Endpoints
This documentation provides detailed instructions on how to use the RunPod Python SDK to interact with various endpoints. You can perform synchronous and asynchronous operations, stream data, and check the health status of endpoints.
Prerequisites
Before using the RunPod Python, ensure that you have:
- Installed the RunPod Python SDK.
- Configured your API key.
Set your Endpoint Id
Pass your Endpoint Id on the Endpoint
class.
import runpod
import os
runpod.api_key = os.getenv("RUNPOD_API_KEY")
endpoint = runpod.Endpoint("YOUR_ENDPOINT_ID")
This allows all calls to pass through your Endpoint Id with a valid API key.
In most situations, you'll set a variable name endpoint
on the Endpoint
class.
This allows you to use the following methods or instances variables from the Endpoint
class:
Run the Endpoint
Run the Endpoint with the either the asynchronous run
or synchronous run_sync
method.
Choosing between asynchronous and synchronous execution hinges on your task's needs and application design.
-
Asynchronous methods: Choose the asynchronous method for handling tasks efficiently, especially when immediate feedback isn't crucial. They allow your application to stay responsive by running time-consuming operations in the background, ideal for:
- Non-blocking calls: Keep your application active while waiting on long processes.
- Long-running operations: Avoid timeouts on tasks over 30 seconds, letting your app's workflow continue smoothly.
- Job tracking: Get a Job Id to monitor task status, useful for complex or delayed-result operations.
-
Synchronous methods: Choose the synchronous method for these when your application requires immediate results from operations. They're best for:
- Immediate results: Necessary for operations where quick outcomes are essential to continue with your app's logic.
- Short operations: Ideal for tasks under 30 seconds to prevent application delays.
- Simplicity and control: Provides a straightforward execution process, with timeout settings for better operational control.
Run synchronously
To execute an endpoint synchronously and wait for the result, use the run_sync
method.
This method blocks the execution until the endpoint run is complete or until it times out.
import runpod
import os
runpod.api_key = os.getenv("RUNPOD_API_KEY")
endpoint = runpod.Endpoint("YOUR_ENDPOINT_ID")
try:
run_request = endpoint.run_sync(
{
"input": {
"prompt": "Hello, world!",
}
},
timeout=60, # Timeout in seconds.
)
print(run_request)
except TimeoutError:
print("Job timed out.")
Run asynchronously
Asynchronous execution allows for non-blocking operations, enabling your code to perform other tasks while waiting for an operation to complete. RunPod supports both standard asynchronous execution and advanced asynchronous programming with Python's asyncio framework.
Depending on your application's needs, you can choose the approach that best suits your scenario.
For non-blocking operations, use the run
method.
This method allows you to start an endpoint run and then check its status or wait for its completion at a later time.

————

• [Instruction 1] From the RunPod endpoints page, return the passage starting with "In most situations, you'll" and going on through "on long processes.", copied word for word.
• [Instruction 2] According to the RunPod endpoints page, why does the asynchronous method keep an application responsive? Answer in one to three sentences.

• [Material]
————

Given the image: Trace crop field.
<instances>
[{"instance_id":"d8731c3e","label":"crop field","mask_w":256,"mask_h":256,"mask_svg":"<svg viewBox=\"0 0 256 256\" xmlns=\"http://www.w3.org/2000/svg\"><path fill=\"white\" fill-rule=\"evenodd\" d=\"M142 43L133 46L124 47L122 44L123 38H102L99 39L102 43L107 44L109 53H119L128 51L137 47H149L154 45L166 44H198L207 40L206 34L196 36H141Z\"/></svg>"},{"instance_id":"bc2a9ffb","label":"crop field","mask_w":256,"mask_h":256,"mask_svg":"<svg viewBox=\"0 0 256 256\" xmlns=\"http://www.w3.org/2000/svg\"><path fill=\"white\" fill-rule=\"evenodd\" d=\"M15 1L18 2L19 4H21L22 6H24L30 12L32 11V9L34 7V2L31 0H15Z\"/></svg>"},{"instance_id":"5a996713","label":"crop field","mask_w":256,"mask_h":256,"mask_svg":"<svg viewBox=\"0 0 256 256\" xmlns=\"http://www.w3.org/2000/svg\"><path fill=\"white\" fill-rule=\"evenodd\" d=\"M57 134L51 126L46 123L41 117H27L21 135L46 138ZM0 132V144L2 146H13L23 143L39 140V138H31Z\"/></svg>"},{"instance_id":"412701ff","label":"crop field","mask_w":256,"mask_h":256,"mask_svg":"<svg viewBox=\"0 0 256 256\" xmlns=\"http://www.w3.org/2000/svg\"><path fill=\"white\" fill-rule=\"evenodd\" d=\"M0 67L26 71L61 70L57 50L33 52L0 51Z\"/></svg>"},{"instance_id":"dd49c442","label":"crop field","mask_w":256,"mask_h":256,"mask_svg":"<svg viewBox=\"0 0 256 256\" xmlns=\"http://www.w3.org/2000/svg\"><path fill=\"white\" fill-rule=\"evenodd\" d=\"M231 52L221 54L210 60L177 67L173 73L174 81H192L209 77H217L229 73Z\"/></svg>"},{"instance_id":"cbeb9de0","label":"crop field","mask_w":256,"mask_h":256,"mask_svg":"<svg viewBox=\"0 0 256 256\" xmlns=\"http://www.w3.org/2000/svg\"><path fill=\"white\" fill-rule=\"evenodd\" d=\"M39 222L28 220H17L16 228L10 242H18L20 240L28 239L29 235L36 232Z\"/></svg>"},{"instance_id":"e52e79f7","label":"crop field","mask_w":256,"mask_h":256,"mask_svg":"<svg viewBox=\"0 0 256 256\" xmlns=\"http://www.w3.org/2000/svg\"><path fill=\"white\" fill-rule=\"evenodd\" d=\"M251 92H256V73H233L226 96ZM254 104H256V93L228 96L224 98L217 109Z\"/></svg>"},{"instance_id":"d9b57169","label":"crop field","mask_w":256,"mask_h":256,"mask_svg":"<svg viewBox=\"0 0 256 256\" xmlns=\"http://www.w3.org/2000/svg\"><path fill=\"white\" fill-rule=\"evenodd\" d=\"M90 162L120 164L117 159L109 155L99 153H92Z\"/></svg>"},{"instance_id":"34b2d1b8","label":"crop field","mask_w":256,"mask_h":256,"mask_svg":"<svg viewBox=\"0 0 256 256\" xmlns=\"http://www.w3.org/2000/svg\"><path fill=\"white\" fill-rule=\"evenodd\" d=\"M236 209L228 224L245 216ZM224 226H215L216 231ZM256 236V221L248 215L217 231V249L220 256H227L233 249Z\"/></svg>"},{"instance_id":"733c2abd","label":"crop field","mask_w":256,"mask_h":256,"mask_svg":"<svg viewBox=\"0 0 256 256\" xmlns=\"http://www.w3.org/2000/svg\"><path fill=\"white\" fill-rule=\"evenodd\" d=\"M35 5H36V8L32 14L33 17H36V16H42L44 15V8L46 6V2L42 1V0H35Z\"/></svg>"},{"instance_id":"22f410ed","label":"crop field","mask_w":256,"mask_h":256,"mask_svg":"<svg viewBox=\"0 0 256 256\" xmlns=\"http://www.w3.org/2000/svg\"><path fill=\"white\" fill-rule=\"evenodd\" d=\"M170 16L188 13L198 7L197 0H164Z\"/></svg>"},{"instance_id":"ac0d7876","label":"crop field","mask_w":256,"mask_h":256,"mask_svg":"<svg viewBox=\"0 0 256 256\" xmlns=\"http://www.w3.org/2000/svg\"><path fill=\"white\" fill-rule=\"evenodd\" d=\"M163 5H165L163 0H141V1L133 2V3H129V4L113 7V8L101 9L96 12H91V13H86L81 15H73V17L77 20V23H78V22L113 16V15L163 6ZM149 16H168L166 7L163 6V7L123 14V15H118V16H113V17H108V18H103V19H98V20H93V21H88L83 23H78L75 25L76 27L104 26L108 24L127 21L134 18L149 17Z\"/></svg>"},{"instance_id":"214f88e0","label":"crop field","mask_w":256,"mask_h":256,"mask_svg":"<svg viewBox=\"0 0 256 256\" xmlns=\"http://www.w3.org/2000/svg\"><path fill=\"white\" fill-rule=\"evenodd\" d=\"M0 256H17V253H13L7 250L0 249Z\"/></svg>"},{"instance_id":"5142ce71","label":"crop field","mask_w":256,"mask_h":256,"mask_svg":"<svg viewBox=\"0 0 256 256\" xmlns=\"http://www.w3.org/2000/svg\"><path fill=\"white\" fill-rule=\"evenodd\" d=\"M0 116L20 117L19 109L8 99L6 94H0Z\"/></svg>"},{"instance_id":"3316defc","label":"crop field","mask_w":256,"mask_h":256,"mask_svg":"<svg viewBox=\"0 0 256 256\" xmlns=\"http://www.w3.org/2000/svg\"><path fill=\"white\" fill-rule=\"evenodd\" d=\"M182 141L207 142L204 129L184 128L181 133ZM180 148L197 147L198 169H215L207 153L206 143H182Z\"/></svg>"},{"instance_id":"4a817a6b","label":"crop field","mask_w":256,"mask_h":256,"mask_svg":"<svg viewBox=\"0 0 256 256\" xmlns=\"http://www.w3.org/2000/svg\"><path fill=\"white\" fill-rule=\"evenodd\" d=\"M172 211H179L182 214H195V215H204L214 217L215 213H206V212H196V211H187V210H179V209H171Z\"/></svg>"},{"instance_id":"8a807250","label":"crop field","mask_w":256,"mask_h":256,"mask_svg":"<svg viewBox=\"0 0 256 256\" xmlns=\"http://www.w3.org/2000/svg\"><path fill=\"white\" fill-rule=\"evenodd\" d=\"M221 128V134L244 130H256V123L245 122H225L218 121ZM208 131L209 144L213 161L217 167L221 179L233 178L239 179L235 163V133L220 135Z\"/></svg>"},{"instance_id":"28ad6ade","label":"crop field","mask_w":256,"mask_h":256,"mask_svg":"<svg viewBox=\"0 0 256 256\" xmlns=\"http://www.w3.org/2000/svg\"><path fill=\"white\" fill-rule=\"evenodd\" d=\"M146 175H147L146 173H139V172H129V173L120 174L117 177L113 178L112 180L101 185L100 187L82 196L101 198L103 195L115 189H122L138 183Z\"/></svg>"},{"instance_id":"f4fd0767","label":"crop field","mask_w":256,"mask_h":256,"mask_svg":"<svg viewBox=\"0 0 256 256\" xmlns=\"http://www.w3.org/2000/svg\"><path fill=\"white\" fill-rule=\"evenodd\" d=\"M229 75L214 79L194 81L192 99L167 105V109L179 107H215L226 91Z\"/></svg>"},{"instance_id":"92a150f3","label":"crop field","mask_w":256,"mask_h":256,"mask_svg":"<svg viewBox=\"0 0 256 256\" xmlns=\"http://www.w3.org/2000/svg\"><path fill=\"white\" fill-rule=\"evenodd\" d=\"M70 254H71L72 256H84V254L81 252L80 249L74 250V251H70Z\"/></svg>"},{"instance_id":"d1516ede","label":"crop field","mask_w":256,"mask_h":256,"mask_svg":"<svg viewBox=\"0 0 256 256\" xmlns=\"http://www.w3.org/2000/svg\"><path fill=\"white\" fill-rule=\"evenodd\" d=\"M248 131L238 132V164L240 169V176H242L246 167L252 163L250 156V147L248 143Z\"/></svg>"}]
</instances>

————

• [Output 1]
In most situations, you'll set a variable name endpoint
on the Endpoint
class.
This allows you to use the following methods or instances variables from the Endpoint
class:
Run the Endpoint
Run the Endpoint with the either the asynchronous run
or synchronous run_sync
method.
Choosing between asynchronous and synchronous execution hinges on your task's needs and application design.
-
Asynchronous methods: Choose the asynchronous method for handling tasks efficiently, especially when immediate feedback isn't crucial. They allow your application to stay responsive by running time-consuming operations in the background, ideal for:
- Non-blocking calls: Keep your application active while waiting on long processes.

• [Output 2] Asynchronous methods run time-consuming operations in the background. The application therefore stays active while it waits on long processes instead of being blocked.